Berlin (taz) – Mit ihrer Volljährigkeit hat die taz nun die Altersgrenze erreicht, auf die anscheinend fast alle Jugendlichen in Deutschland nur aus einem Grund fieberhaft warten: Der 18. Geburtstag ist gleichbedeutend mit dem Einstieg in das motorisierte Leben. Aber was sind die Beweggründe, die Hunderttausende junge Menschen vom Pkw träumen lassen oder sie zumindest dazu bringen, alleine für die Fähigkeit, ein Auto fahren zu können, mehrere tausend Mark auszugeben?

Auf dem platten Land läßt sich diese Frage noch relativ leicht beantworten. Die Autogesellschaft hat den öffentlichen Verkehr zwischen den Dörfern zur Farce verkommen lassen. Das autolose Leben endet deswegen nach 18 Uhr zwangsläufig zu Hause oder auf dem Fahrrad. Und ab 18 eben im Auto. Das Ergebnis dieser „Freiheitsbewegung“ ist von Samstag bis Montag auf den Lokalseiten der Tageszeitungen unter der Rubrik Verkehrsunfälle mit Todesfolge zu lesen.

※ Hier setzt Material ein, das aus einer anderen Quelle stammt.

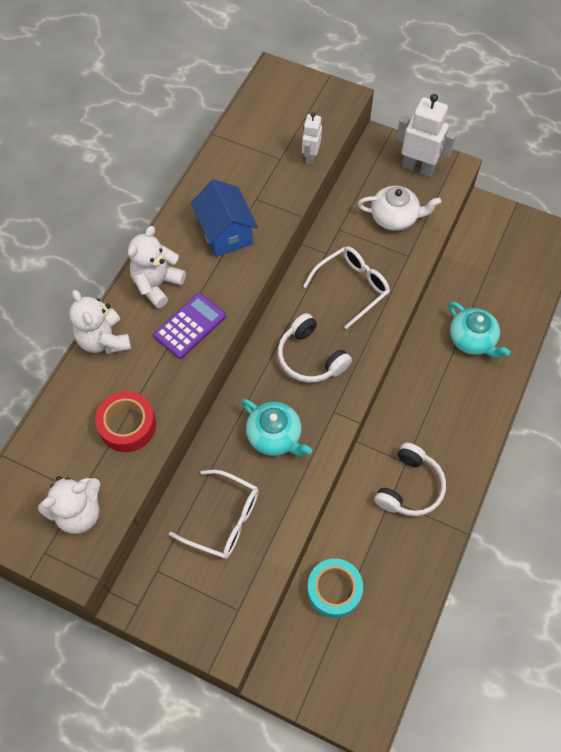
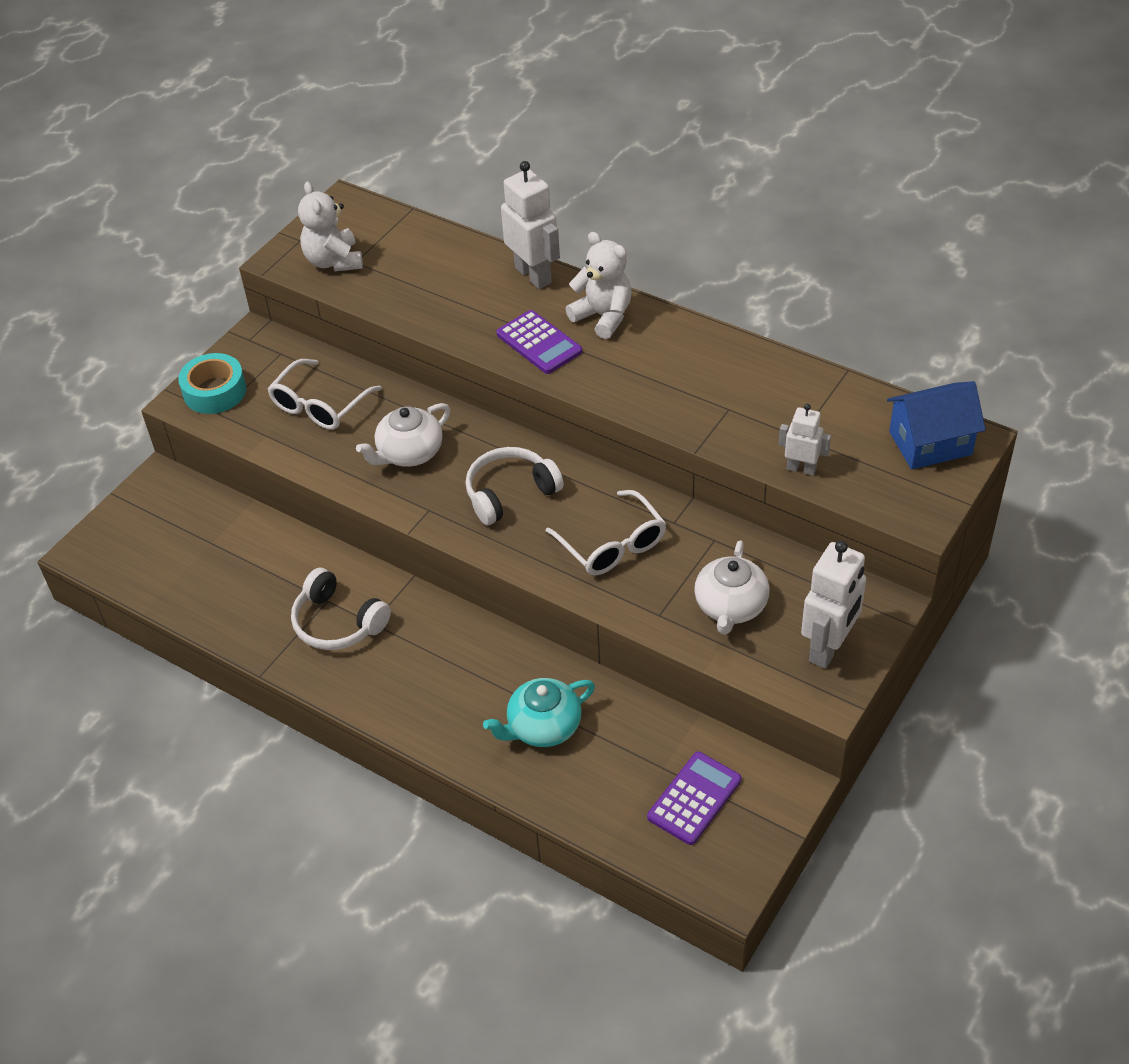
camera: 100 degrees right, 15 degrees down
white teddy bear [69,290,131,354] -> white robot [501,161,560,289]
red tape [95,391,156,452] -> none
blue house [191,179,258,257] -> blue house moved to [887,381,986,469]
turquoise teapot [241,399,312,456] -> white teapot [356,403,451,467]
turquoise tape [307,558,363,618] -> turquoise tape moved to [178,353,246,414]
none -> purple calculator [647,752,741,845]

Daß der Anteil der Führerscheinwilligen aber auch unter den Jugendlichen in den Städten nicht geringer wird, läßt darauf schließen, daß der anhaltende Run auf das Auto noch weitere Gründe hat als den rein praktischen Nutzen. So sieht der Psychologe Micha Hilgers in seiner Analyse des Autofahrens die Fahrt im Pkw als regelmäßige und jederzeit aufsuchbare Rückentwicklung in die Kindheit. Das Auto biete seinem Fahrer ausreichend Gelegenheit, Größen- und Allmachtsgefühle zu erleben. Außerdem gebe es kein ähnlich leicht verfügbares und allgemein akzeptiertes Mittel für Nervenkitzel und Größenphantasien.

Genauso wie in der Gesellschaft finde im Straßenverkehr zudem ein Verdrängungswettbewerb statt: der Starke gegen den Schwachen. Nur die Straße biete die Möglichkeit der Revanche. Wer sich im normalen Leben unterlegen fühle, könne mittels seines Autos die Verhältnisse wenigstens kurzfristig umkehren, interpretiert Hilgers die Gründe für die Autosucht.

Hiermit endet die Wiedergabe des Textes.